▸ Short exercise: Which lines in the items below contain the string "imprint"? Locate each one and copy it in full.
********************
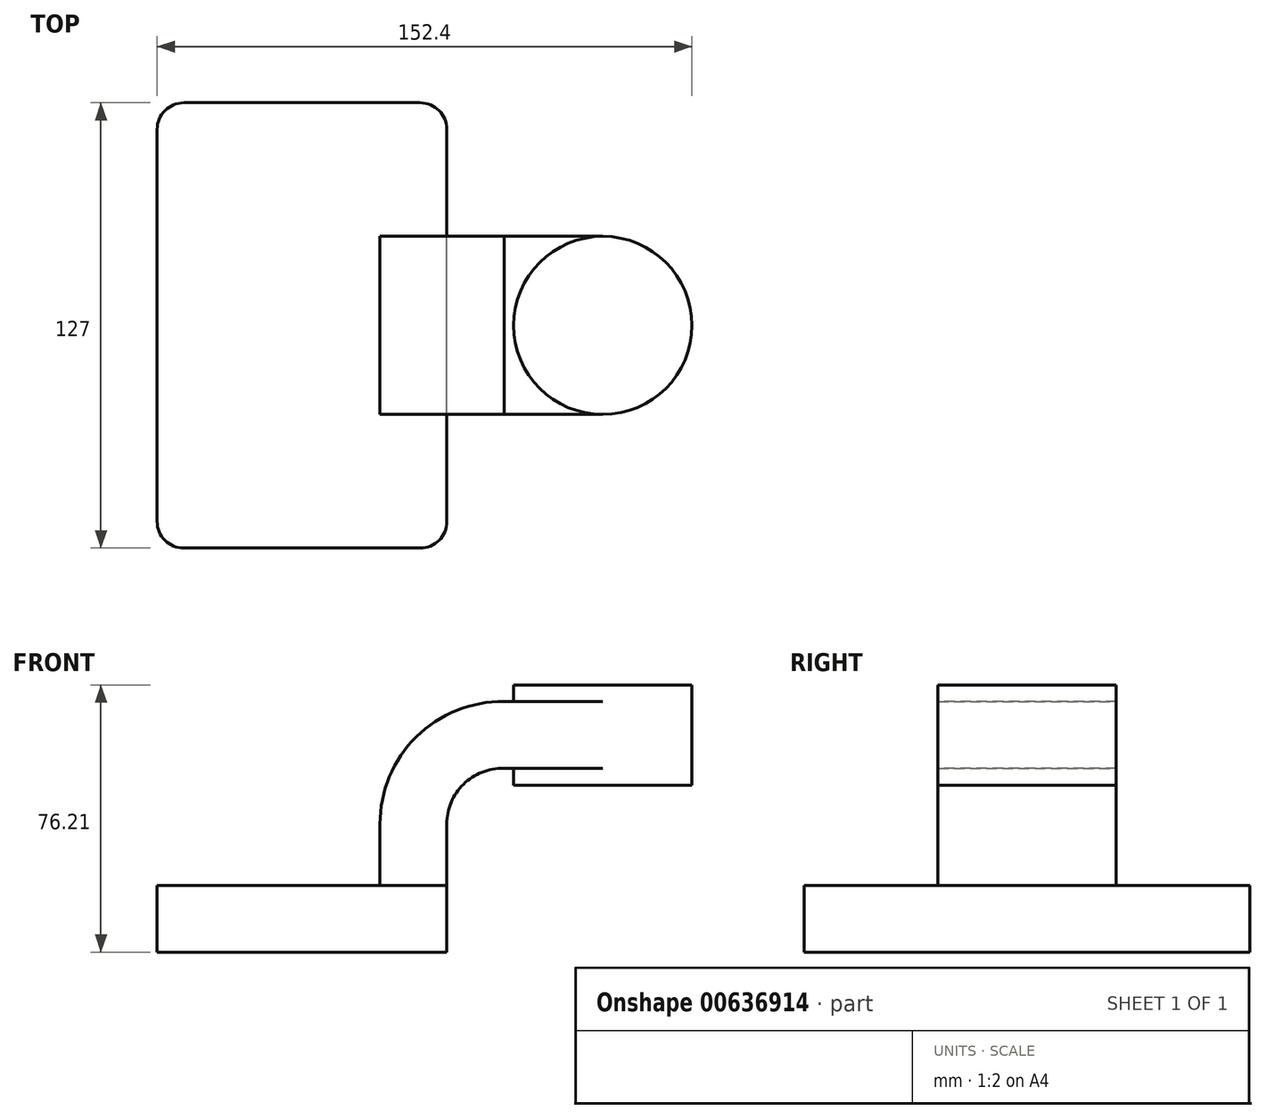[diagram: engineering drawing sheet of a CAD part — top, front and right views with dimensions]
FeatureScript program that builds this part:
annotation { "Feature Type Name" : "Feature", "Feature Type Description" : "" }
export const myFeature = defineFeature(function(context is Context, id is Id, definition is map)
    precondition{}
    {
        {
            var Q0;
            Q0=qCreatedBy(makeId("Front.planeOp"),FACE);
            var sketch = newSketch(context, id + "F0", { "sketchPlane" : qUnion([Q0])});
            skLineSegment(sketch, "E0.bottom", {"start": v(41.28, -9.52) * mm, "end": v(-41.27, -9.53) * mm});
            skLineSegment(sketch, "E0.top", {"start": v(41.28, 9.53) * mm, "end": v(-41.28, 9.53) * mm});
            skLineSegment(sketch, "E0.left", {"start": v(41.28, -9.52) * mm, "end": v(41.28, 9.53) * mm});
            skLineSegment(sketch, "E0.right", {"start": v(-41.28, -9.53) * mm, "end": v(-41.28, 9.53) * mm});
            skPoint(sketch, "E0.middle", {"position": v(0, 0) * mm});
            skLineSegment(sketch, "E1.bottom", {"start": v(60.33, 66.68) * mm, "end": v(111.12, 66.68) * mm});
            skLineSegment(sketch, "E1.top", {"start": v(60.33, 38.1) * mm, "end": v(111.12, 38.1) * mm});
            skLineSegment(sketch, "E1.left", {"start": v(60.33, 66.68) * mm, "end": v(60.33, 38.1) * mm});
            skLineSegment(sketch, "E1.right", {"start": v(111.12, 66.68) * mm, "end": v(111.12, 38.1) * mm});
            skPoint(sketch, "E1.middle", {"position": v(85.73, 52.39) * mm});
            skLineSegment(sketch, "E2", {"start": v(41.28, 9.53) * mm, "end": v(41.28, 27) * mm});
            skArc(sketch, "E3", {"start": v(41.28, 27) * mm, "mid": v(46.03, 38.33) * mm, "end": v(57.45, 42.88) * mm});
            skLineSegment(sketch, "E4", {"start": v(57.45, 42.88) * mm, "end": v(85.73, 42.88) * mm});
            skLineSegment(sketch, "E5.0", {"start": v(57.6, 61.93) * mm, "end": v(85.73, 61.93) * mm});
            skArc(sketch, "E5.1", {"start": v(22.23, 27) * mm, "mid": v(32.61, 51.86) * mm, "end": v(57.6, 61.93) * mm});
            skLineSegment(sketch, "E5.2", {"start": v(22.23, 9.53) * mm, "end": v(22.23, 27) * mm});
            skLineSegment(sketch, "E6", {"start": v(85.72, 66.68) * mm, "end": v(85.72, 38.1) * mm});
            skFitSpline(sketch, "E7", {"points": [v(-41.28, 9.52) * mm, v(57.6, 61.93) * mm], "startDerivative": vector(79.37, 106.82) * mm, "endDerivative": vector(123.6, -4.07) * mm});
            skSolve(sketch);
        }
        {
            var Q0;
            Q0=makeQuery(id+"F0.imprint","IMPRINT",FACE,{"disambiguationData":[TD([[makeQuery(id+"F0.imprint","IMPRINT",EDGE,{"derivedFrom":sQuery(id+"F0.wireOp",EDGE,"E0.bottom")}),-1.0]])]});
            extrude(context, id + "F1", {"entities" : qUnion([Q0]), "endBound" : BoundingType.SYMMETRIC, "depth" : 127 * mm, "offsetDistance" : 25.4 * mm});
        }
        {
            var Q0;
            {var subQ1=sQuery(id+"F0.wireOp",EDGE,"E2");Q0=makeQuery(id+"F0.imprint","IMPRINT",FACE,{"disambiguationData":[TD([[makeQuery(id+"F0.imprint","IMPRINT",EDGE,{"derivedFrom":subQ1}),1.0]])]});}
            var Q1;
            {var subQ0=sQuery(id+"F0.wireOp",EDGE,"E5.0");var subQ1=sQuery(id+"F0.wireOp",EDGE,"E1.left");var subQ2=makeQuery(id+"F0.imprint","INTERSECT",VERTEX,{"derivedFrom":[subQ1,subQ0]});Q1=makeQuery(id+"F0.imprint","IMPRINT",FACE,{"disambiguationData":[TD([[makeQuery(id+"F0.imprint","IMPRINT",EDGE,{"disambiguationData":[TD([[subQ2,-1.0]])],"derivedFrom":subQ1}),1.0]])]});}
            extrude(context, id + "F2", {"entities" : qUnion([Q0, Q1]), "endBound" : BoundingType.SYMMETRIC, "depth" : 50.8 * mm, "offsetDistance" : 25.4 * mm});
        }
        {
            var Q0;
            Q0=makeQuery(id+"F0.imprint","IMPRINT",FACE,{"disambiguationData":[TD([[makeQuery(id+"F0.imprint","IMPRINT",EDGE,{"derivedFrom":sQuery(id+"F0.wireOp",EDGE,"E5.1")}),1.0]])]});
            extrude(context, id + "F3", {"entities" : qUnion([Q0]), "endBound" : BoundingType.SYMMETRIC, "depth" : 15.88 * mm, "offsetDistance" : 25.4 * mm});
        }
        {
            var Q0;
            {var subQ0=sQuery(id+"F0.wireOp",EDGE,"E1.right");Q0=makeQuery(id+"F0.imprint","IMPRINT",FACE,{"disambiguationData":[TD([[makeQuery(id+"F0.imprint","IMPRINT",EDGE,{"derivedFrom":subQ0}),-1.0]])]});}
            var Q1;
            Q1=sQuery(id+"F0.wireOp",EDGE,"E6");
            revolve(context, id + "F4", {"operationType" : NewBodyOperationType.ADD, "entities" : qUnion([Q0]), "axis" : qUnion([Q1]), "revolveType" : RevolveType.FULL});
        }
        {
            var Q0;
            Q0=makeQuery(id+"F1.opExtrude","CAP_EDGE",EDGE,{"disambiguationData":[OSD([sQuery(id+"F0.wireOp",EDGE,"E0.right")])],"isStart":false});
            var Q1;
            Q1=makeQuery(id+"F1.opExtrude","CAP_EDGE",EDGE,{"disambiguationData":[OSD([sQuery(id+"F0.wireOp",EDGE,"E0.left")])],"isStart":false});
            var Q2;
            Q2=makeQuery(id+"F1.opExtrude","CAP_EDGE",EDGE,{"disambiguationData":[OSD([sQuery(id+"F0.wireOp",EDGE,"E0.left")])],"isStart":true});
            var Q3;
            Q3=makeQuery(id+"F1.opExtrude","CAP_EDGE",EDGE,{"disambiguationData":[OSD([sQuery(id+"F0.wireOp",EDGE,"E0.right")])],"isStart":true});
            fillet(context, id + "F5", {"entities" : qUnion([Q0, Q1, Q2, Q3]), "radius" : 7.62 * mm, "tangentPropagation" : true, "allowEdgeOverflow" : false});
        }
    });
********************
▸ Answer to this exercise:
            Q0=makeQuery(id+"F0.imprint","IMPRINT",FACE,{"disambiguationData":[TD([[makeQuery(id+"F0.imprint","IMPRINT",EDGE,{"derivedFrom":sQuery(id+"F0.wireOp",EDGE,"E0.bottom")}),-1.0]])]});
            {var subQ1=sQuery(id+"F0.wireOp",EDGE,"E2");Q0=makeQuery(id+"F0.imprint","IMPRINT",FACE,{"disambiguationData":[TD([[makeQuery(id+"F0.imprint","IMPRINT",EDGE,{"derivedFrom":subQ1}),1.0]])]});}
            {var subQ0=sQuery(id+"F0.wireOp",EDGE,"E5.0");var subQ1=sQuery(id+"F0.wireOp",EDGE,"E1.left");var subQ2=makeQuery(id+"F0.imprint","INTERSECT",VERTEX,{"derivedFrom":[subQ1,subQ0]});Q1=makeQuery(id+"F0.imprint","IMPRINT",FACE,{"disambiguationData":[TD([[makeQuery(id+"F0.imprint","IMPRINT",EDGE,{"disambiguationData":[TD([[subQ2,-1.0]])],"derivedFrom":subQ1}),1.0]])]});}
            Q0=makeQuery(id+"F0.imprint","IMPRINT",FACE,{"disambiguationData":[TD([[makeQuery(id+"F0.imprint","IMPRINT",EDGE,{"derivedFrom":sQuery(id+"F0.wireOp",EDGE,"E5.1")}),1.0]])]});
            {var subQ0=sQuery(id+"F0.wireOp",EDGE,"E1.right");Q0=makeQuery(id+"F0.imprint","IMPRINT",FACE,{"disambiguationData":[TD([[makeQuery(id+"F0.imprint","IMPRINT",EDGE,{"derivedFrom":subQ0}),-1.0]])]});}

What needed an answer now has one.